Some friends of ours had us over for dinner last night, and, having heard of my hobby, asked me to come up with something to drink. The guideline was simple — “We like Malibu” — so I spent some time among the recipes on the Malibu Rum website. The Malibu Limbo Lady looked interesting, but I have none of the ingredients. I do have what it takes to mix this Malibu St. Lawrence Lemonade, but I didn’t want to use Sprite.

Malibu® St. Lawrence Lemonade

The Malibu® St. Lawrence Lemonade is a fresh and sweet mix of mint, lemon, and coconut.


  • ½ part Malibu®
  • ½ part Absolut® Vodka
  • 3 parts Lemon-Lime Soda
  • 2 sprigs of mint


Fill a tall glass with fresh cubed ice. Smack 2 sprigs of mint between fingers to bruise them and place them in the glass. Pour in Malibu®, Absolut® and lemon-lime soda. Stir vigorously to infuse the mint.
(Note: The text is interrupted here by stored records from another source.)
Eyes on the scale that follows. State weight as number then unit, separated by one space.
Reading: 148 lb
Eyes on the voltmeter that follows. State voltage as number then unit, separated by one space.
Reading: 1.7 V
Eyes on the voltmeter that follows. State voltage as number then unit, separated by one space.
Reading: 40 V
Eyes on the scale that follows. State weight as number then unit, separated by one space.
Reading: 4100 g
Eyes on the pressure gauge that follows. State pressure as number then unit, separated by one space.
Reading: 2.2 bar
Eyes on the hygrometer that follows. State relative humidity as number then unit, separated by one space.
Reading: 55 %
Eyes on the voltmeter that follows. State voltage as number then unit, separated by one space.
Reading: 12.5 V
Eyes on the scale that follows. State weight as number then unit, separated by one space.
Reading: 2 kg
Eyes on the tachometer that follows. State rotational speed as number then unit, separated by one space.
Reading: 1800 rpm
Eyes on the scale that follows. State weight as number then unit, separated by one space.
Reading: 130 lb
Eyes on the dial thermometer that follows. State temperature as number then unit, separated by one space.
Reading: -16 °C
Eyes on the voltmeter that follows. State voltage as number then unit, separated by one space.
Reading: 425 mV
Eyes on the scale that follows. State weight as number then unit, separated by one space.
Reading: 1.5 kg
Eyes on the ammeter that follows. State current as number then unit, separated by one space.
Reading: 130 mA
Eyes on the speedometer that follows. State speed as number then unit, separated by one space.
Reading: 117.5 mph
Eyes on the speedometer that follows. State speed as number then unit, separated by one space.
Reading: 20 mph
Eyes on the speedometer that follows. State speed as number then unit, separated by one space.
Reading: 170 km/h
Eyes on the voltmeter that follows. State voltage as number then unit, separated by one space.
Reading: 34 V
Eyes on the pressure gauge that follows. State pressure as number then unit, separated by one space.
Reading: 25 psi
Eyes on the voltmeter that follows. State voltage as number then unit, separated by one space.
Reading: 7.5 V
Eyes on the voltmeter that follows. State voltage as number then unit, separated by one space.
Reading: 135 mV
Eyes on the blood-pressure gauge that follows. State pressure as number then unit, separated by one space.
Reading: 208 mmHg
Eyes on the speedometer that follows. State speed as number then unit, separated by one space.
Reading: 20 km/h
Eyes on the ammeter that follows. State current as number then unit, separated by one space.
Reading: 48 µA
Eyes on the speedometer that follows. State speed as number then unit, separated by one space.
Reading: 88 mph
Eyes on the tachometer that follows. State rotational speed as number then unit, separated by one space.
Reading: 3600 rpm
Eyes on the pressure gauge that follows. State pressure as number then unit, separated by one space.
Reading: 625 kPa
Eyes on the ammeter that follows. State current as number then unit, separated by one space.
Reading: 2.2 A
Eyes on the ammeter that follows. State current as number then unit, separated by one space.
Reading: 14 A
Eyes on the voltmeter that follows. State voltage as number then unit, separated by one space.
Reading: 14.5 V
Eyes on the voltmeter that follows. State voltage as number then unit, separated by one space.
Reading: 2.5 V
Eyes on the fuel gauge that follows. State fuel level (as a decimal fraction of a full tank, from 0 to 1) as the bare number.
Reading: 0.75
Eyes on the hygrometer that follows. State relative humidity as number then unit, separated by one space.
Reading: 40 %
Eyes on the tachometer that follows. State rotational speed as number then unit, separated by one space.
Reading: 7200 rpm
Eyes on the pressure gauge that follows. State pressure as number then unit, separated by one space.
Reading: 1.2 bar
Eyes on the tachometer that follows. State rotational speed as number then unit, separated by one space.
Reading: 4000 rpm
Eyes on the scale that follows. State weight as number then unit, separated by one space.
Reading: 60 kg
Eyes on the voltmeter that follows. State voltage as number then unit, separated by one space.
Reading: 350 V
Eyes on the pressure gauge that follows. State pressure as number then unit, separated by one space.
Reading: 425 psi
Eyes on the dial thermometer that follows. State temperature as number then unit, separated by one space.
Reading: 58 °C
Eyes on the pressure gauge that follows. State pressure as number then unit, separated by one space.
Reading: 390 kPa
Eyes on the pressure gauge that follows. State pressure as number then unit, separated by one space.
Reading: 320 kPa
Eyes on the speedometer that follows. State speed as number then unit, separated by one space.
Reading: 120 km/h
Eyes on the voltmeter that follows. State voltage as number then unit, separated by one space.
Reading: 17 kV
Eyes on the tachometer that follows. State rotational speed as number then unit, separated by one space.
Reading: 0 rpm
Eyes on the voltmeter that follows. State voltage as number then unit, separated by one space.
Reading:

But that’s not what I mixed.

Sometimes one simply needs an idea of what tastes might go well together. I’m not familiar with Malibu, except to know that it’s a coconut-flavored rum. Here’s what I prepared, for two. For this I used a thick, somewhat stubby glass; I’m not sure of its name.

St. Lawrence Lemonade?

  • 4 sprigs of mint
  • 2 oz. fresh lemon juice (one lemon)
  • 1 oz. fresh lime juice (one lime)
  • 2 teaspoons of sugar
  • 1 oz. Malibu Rum
  • 1 oz. Tanqueray London Dry Gin
  • 6 oz. Apollinaris mineral water

Place one sprig of mint in each glass and fill with ice. In a mixing glass, combine the lemon, lime, sugar, rum, and gin. Shake with ice, and strain half into each glass. Top with mineral water, and stir. Smack the remaining mint springs and garnish.

Why is it called a St. Lawrence Lemonade?